Outro empresário com mais de 10 anos de mercado também explicou o que tem de experiência com os seus atletas que já rodaram o mundo. Ele lembra como vários brasileiros que se lesionam no Velho Continente acabam retornando ao Brasil para encaminhar seus tratamentos. E que isso acontece não necessariamente para ficar mais próximos de familiares e amigos, mas pela busca de condições melhores e especialistas na área com conhecimento específico do futebol.

Alan Morici/AGIF Alan Morici/AGIF

Ah, o calendário...

Nessa história, o intenso calendário do futebol brasileiro volta a ser um vilão, colaborando com a dificuldade de adaptação dos jogadores que voltam da China.
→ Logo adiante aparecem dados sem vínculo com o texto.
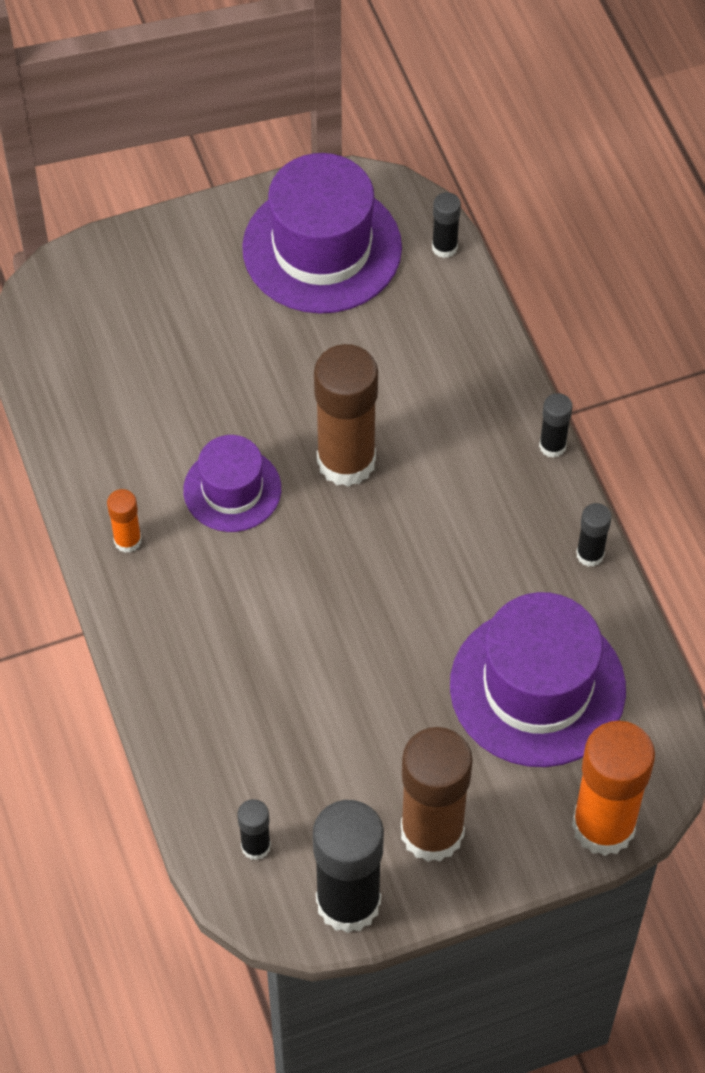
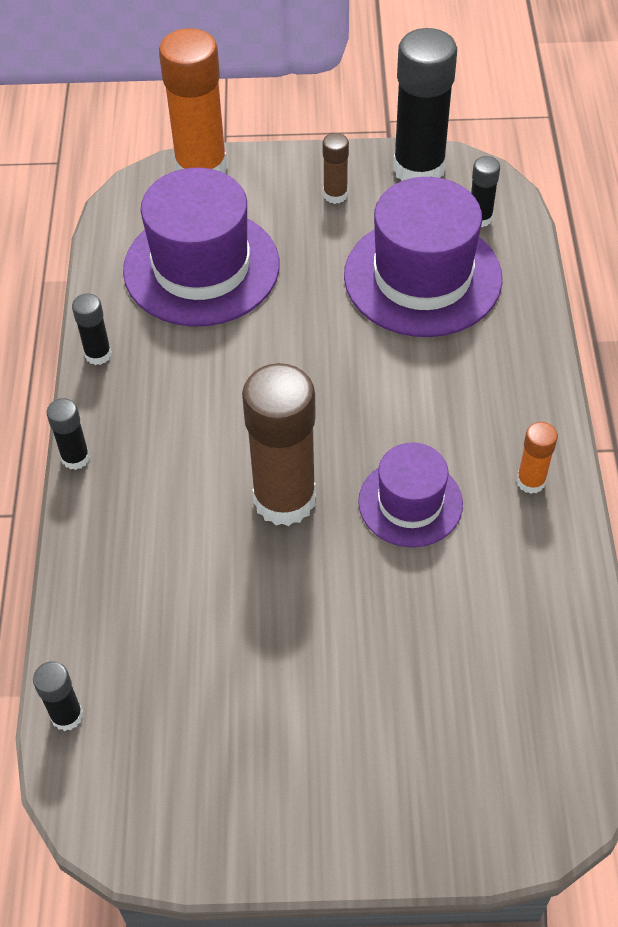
camera: 160 degrees left, 5 degrees down
(322, 248) = (209, 760): purple hat -> purple hat (422, 277)
(432, 832) = (335, 195): brown glue stick -> brown glue stick, size x0.46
Depois de passar por um país em que se joga menos, o retorno à rotina de jogos de quarta e domingo comprometem ainda mais o desenvolvimento.

O Campeonato Chinês tem quatro clubes a menos inscritos do que o Campeonato Brasileiro. Isso significa que os times chineses jogam oito vezes menos que os do Brasileirão. Para se ter uma ideia, no dia 22 de outubro de 2019, o Guangzhou Evergrande, então líder do Chinesão, havia disputado 40 jogos, com o primeiro deles no dia 01/03. O Flamengo, líder do Nacional, começou a temporada dois meses antes, no dia 10 de janeiro. Somava 59 jogos disputados.

Ainda para efeito de comparação, e usando uma temporada completa, o Shanghai, campeão do Chinês em 2018, disputou 43 partidas. O Palmeiras, campeão Brasileiro, disputou 74.